═════ Provided entries ═════
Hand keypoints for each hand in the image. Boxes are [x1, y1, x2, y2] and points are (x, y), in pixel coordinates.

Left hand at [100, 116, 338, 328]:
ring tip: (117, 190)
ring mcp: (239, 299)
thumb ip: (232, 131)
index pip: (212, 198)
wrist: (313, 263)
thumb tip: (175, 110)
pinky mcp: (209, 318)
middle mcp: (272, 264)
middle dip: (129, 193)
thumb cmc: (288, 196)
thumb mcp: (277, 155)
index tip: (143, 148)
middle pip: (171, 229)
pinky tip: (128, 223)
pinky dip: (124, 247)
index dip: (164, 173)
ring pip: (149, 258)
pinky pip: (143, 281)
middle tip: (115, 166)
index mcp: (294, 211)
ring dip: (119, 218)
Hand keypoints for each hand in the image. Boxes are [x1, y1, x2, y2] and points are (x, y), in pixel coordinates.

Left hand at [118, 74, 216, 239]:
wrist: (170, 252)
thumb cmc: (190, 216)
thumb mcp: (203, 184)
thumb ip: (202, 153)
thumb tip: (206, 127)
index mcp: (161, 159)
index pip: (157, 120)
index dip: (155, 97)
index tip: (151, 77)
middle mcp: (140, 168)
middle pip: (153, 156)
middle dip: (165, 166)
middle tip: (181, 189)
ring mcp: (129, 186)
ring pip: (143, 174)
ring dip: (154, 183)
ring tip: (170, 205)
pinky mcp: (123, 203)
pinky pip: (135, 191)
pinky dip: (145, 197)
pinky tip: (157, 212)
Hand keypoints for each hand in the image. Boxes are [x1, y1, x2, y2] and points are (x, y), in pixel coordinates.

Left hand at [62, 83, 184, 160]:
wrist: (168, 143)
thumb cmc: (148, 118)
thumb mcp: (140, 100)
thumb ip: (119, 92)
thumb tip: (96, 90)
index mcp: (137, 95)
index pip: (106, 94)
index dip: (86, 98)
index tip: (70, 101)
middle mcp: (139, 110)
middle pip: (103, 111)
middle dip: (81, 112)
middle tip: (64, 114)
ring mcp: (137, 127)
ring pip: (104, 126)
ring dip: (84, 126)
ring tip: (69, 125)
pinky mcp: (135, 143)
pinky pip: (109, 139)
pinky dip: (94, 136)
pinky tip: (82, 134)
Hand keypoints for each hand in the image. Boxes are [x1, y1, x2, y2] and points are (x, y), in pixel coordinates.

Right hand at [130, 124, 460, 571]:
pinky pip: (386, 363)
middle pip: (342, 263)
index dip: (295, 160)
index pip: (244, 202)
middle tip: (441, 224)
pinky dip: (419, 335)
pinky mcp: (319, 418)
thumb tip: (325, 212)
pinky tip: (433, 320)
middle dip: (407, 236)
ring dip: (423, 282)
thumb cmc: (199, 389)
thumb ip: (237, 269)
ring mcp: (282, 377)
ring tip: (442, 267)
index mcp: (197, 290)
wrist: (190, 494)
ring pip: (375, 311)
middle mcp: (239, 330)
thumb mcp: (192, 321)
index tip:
═════
# What needs to be done
Read through the data above. Report each line that has the word "Left".

# Task answer
Left hand at [100, 116, 338, 328]:
Left hand at [118, 74, 216, 239]:
Left hand at [62, 83, 184, 160]:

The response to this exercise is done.